Most people think Canadians have too much debt, according to research published by Toronto-based Manulife Financial Corp. on Thursday.
The Manulife Bank Debt Survey found that virtually all Canadians (94%) agreed that the average household is in too much debt. The vast majority of the indebted population (84%) said getting out of debt is their top financial priority.
Most indebted Canadians indicated that debt makes them feel like they are unable to do things in life that they enjoy (30%), that it makes them feel vulnerable (19%) and that they fear having to live with it for the rest of their life (18%).
The overall attitude toward debt was resignation. Two-thirds of indebted Canadians (67%) assumed everyone else was in debt, while two in five indebted Canadians said they didn’t expect to become debt-free in their lifetime.
Household debt is rising
The incidence of Canadians who report having considerable non-mortgage related debts increased to 55%, up from 46% in Spring 2019. Canadians who reported having non-mortgage related debts on credit cards increased to 60%, up 12 points over the same period.
Further, Canadians’ spending is outpacing income growth, with only 12% of Canadians saying their income is increasing faster than their spending.
Manulife’s research found that baby boomers are currently in the best financial shape out of the three generations surveyed, while Gen-Xers are in the worst. Further, Gen-Xers and millennials are struggling more than baby boomers ever did.
Compared to people younger than 55, boomers said they were more comfortable with their overall debt levels (68% vs 56%) and their financial situation (79% vs 68%), and felt as though their debt situation is under control (54% vs 32%). Only 41% of boomers reported carrying non-mortgage related debt, compared to 64% of Gen-Xers and 62% of millennials.
Gen-Xers, who perceived themselves as the most indebted, reported saving the lowest portion of their after-tax income (11%). They were also the most likely to report a negative spending-to-income ratio (54% vs 46% of millennials and 38% of boomers).

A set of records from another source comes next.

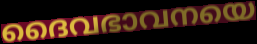
ദൈവഭാവനയെ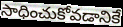
సాధించుకోవడానికే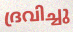
ദ്രവിച്ചു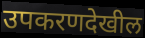
उपकरणदेखीलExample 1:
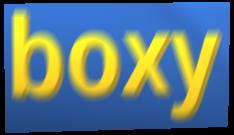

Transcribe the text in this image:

boxy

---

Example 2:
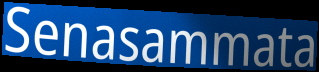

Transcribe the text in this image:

Senasammata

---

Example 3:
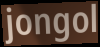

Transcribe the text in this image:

jongol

Millennials experienced the most difficulty entering the workforce (14% of millennials said they struggled, vs 9% of those aged 41-69). However, millennials were the most likely to say their income is increasing faster than their spending (14% vs 10%) and were also the most likely to utilize technology to improve their finances.
Three in four millennials said it was important to have access to financial plans online, preferably through an app, and over half of indebted millennials who felt in control of their situation indicated that technology has helped them manage debt.
The value of advice
Three-quarters of Canadians said they knew where to go for good financial advice.

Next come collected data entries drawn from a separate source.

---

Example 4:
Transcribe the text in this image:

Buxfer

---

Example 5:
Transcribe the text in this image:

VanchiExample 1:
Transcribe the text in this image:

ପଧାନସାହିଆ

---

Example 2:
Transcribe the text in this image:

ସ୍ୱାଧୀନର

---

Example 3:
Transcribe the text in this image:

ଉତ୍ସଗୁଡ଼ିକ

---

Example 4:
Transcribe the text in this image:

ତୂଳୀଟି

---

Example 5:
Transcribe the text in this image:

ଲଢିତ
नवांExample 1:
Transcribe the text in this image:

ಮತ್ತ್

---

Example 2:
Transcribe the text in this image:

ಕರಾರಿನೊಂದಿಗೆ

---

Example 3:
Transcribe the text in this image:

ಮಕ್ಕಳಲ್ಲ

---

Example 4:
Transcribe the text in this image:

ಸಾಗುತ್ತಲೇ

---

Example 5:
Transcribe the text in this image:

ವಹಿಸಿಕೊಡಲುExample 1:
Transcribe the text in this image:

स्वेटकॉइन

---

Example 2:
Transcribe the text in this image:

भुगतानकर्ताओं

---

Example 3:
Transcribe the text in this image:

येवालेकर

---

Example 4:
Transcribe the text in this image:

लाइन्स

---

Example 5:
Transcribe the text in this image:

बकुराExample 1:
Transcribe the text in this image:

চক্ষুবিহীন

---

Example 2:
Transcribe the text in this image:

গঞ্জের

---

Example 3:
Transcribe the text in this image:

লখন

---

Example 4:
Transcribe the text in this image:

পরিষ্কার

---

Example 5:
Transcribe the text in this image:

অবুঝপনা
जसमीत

Among those interested in taking control of their debt, millennials were more likely to say they wanted a financial advisor (38% vs 21% of people 41-69), but boomers were most likely to know where to go for advice (84% vs 71% under 55).
The vast majority of Canadians said it was at least “somewhat important” to have a financial plan that supports their children well into adulthood (84%) and that prioritizes savings as well as investments (81%).